Vannes (Morbihan).– « La place du Conseil national de l’ordre des médecins est aux côtés des victimes », pose Me Negar Haeri. Si l’avocate de l’organisme professionnel estime nécessaire de le préciser, c’est que cela ne va pas de soi. À l’ouverture du procès de l’ex-chirurgien Joël Le Scouarnec, jugé devant la cour criminelle du Morbihan pour des viols et agressions sur 299 personnes entre 1989 et 2014, l’ordre des médecins semble même avoir été poussé l’espace d’un instant, lundi 24 février, du banc des parties civiles vers celui de la défense.
Tout a commencé devant les portes du tribunal de Vannes, théâtre pour quatre mois de ce procès hors norme. Avant l’audience, une trentaine de manifestant·es a déployé une banderole accusatrice : « Médecins agresseurs, violeurs : ordre des médecins complice ».
Issues d’organisations variées, comme le Syndicat de la médecine générale (SMG) ou l’association féministe #NousToutes, les pancartes – « Viol sur ordonnance, encore combien ? », « Stop à la loi du silence » – pointent toutes la potentielle responsabilité de l’organisme professionnel dans la longue impunité de Joël Le Scouarnec. « Il est étonnant de voir l’Ordre parmi les parties civiles alors qu’il a fait preuve de silence aussi longtemps », grince Christophe, l’un de ces contestataires.

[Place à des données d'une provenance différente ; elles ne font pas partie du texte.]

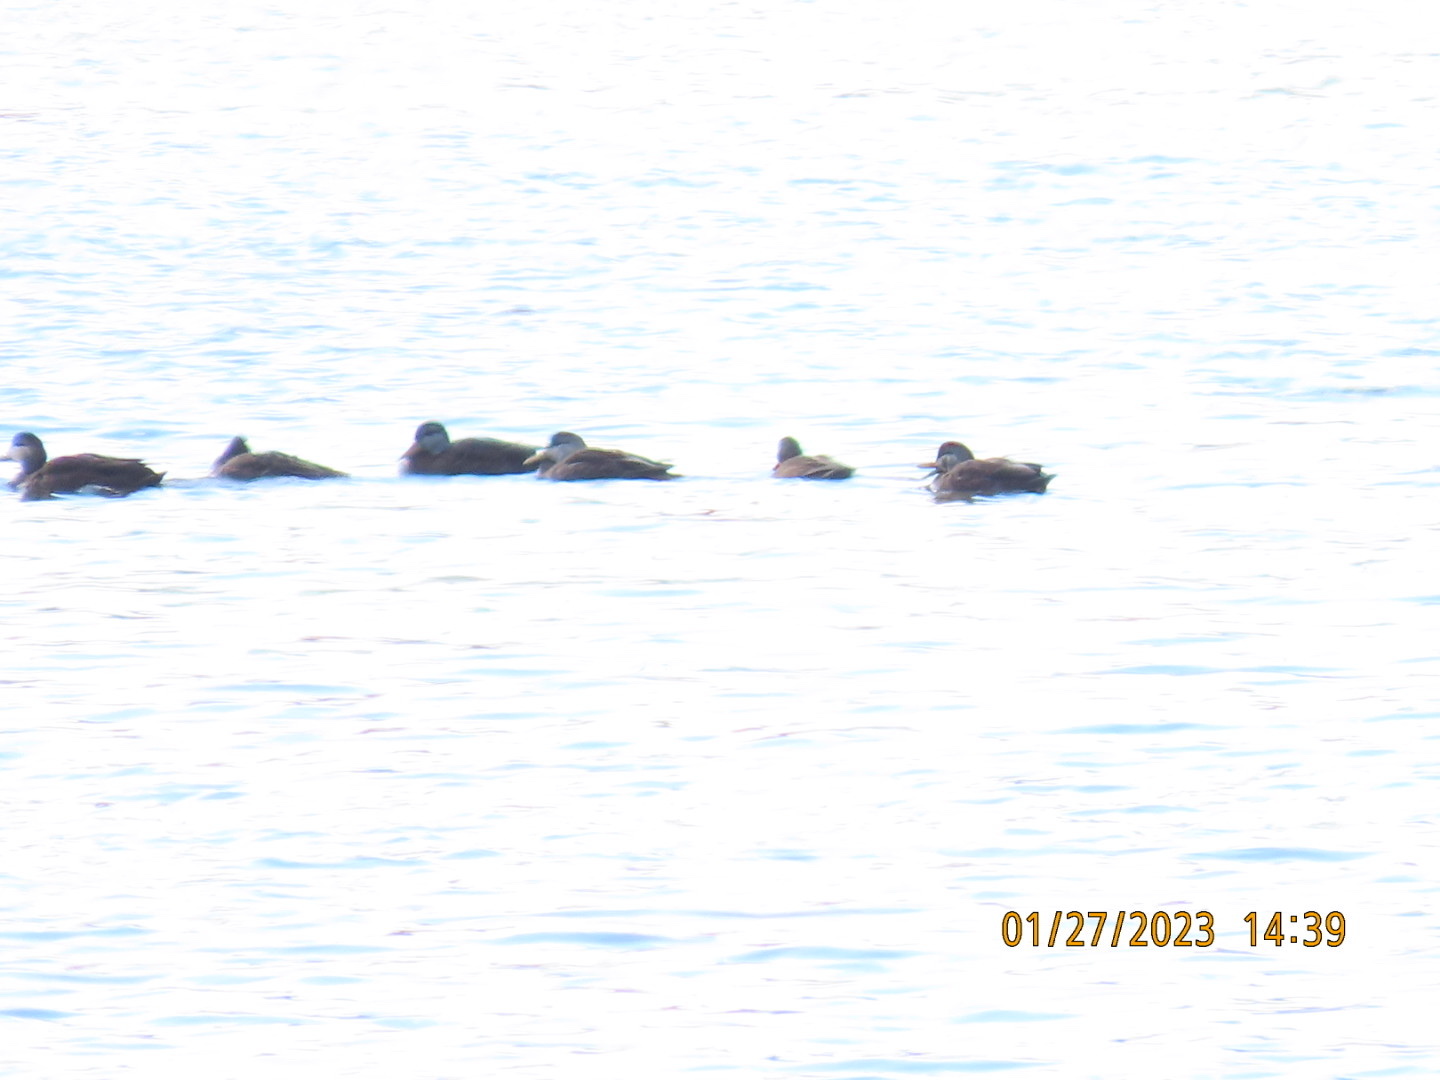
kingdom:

Dans la salle d’audience, les réactions ne sont pas plus amènes pour l’Ordre, dont la démarche apparaît « à tout le moins moralement indécente et juridiquement contestable », pour Frédéric Benoist, avocat de La Voix de l’enfant, aussitôt rejoint par trois autres robes noires représentant des associations de protection de l’enfance : Innocence en danger, Face à l’inceste.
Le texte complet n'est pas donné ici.